Tutorial: NumPy, SciPy, and matplotlib
This post originally appeared on the Software Carpentry website.
Today I did a toy data analysis of some annual temperature data in Australia and Canada over the last ~100 years. The goal of the exercise was to demonstrate loading data, inspecting it, and fitting trends. My last tutorial didn't involve any real data so this week we wanted to change that.

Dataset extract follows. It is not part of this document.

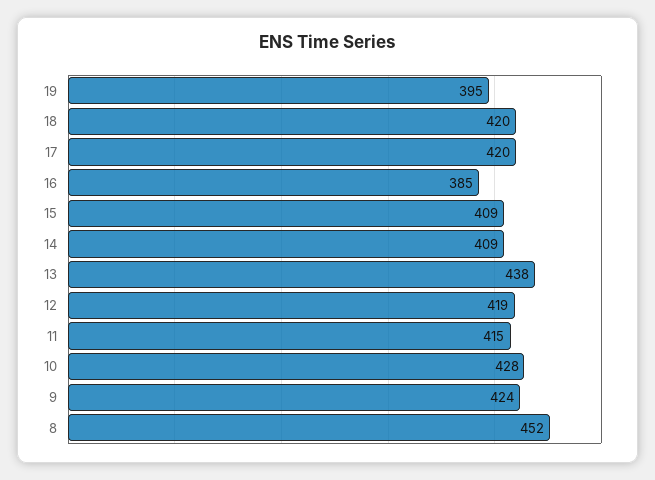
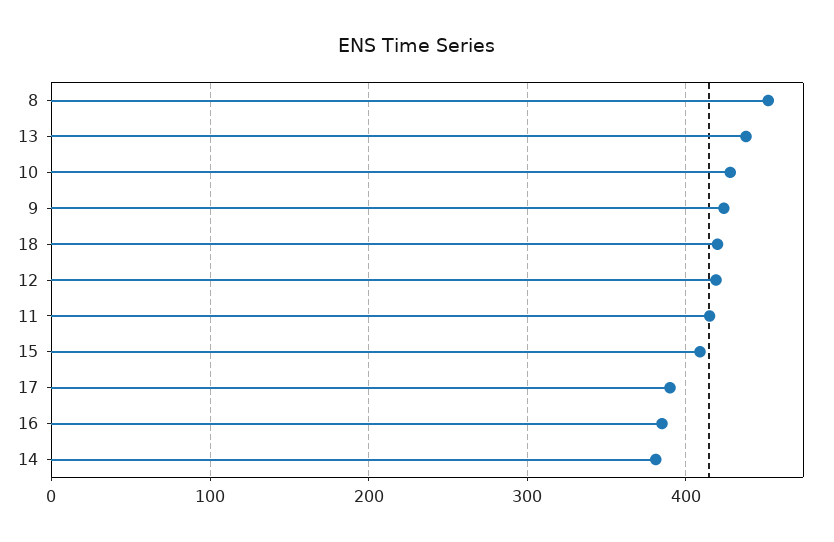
19: 395 -> none
17: 420 -> 390
14: 409 -> 380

Like my previous tutorial I used the IPython HTML notebook to present. I hadn't been planning to use pylab mode or inline plots but some issues with my matplotlib forced me in that direction. There's an awkward situation here because I actually recommend people not use the pylab interface to matplotlib because the behind-the-scenes magic can cause problems (difficult to debug problems), but for doing demos the inline plots are really the way to go. The obvious upside is that the plots I made as part of the tutorial are embedded in the notebook for you to see now.

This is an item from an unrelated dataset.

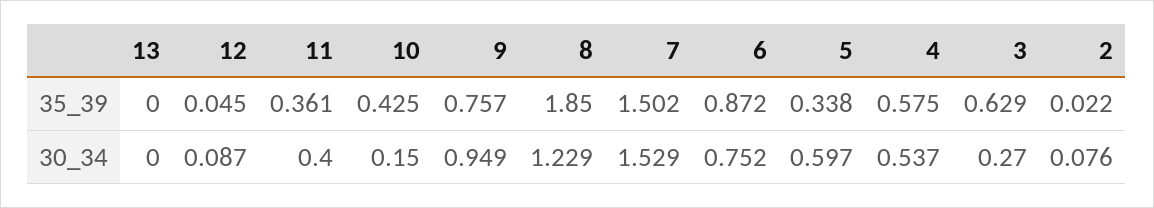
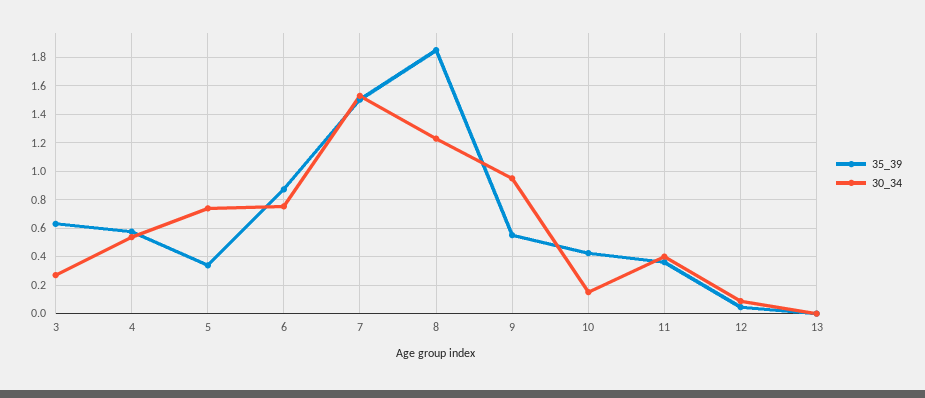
35_39, 9: 0.757 -> 0.55
35_39, 2: 0.022 -> none
30_34, 5: 0.597 -> 0.75
30_34, 2: 0.076 -> none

The data was stored in a well behaved CSV format so it was simple to load with numpy.loadtxt. I used the matplotlib plot function for all the figures, even the one where I probably should have used scatter.
I demonstrated fitting with scipy.stats.linregress, scipy.optimize.curve_fit, and scipy.interpolate.UnivariateSpline. The linregress function is useful for doing just a quick linear fit, while curve_fit allows you to fit arbitrary functions to the data since you give it a function you define.
We just scratched the surface of three modules in SciPy today. Skimming the docs you can see there are a vast array of tools in there. And for a quick look at what matplotlib can do, take a look at the thumbnail gallery.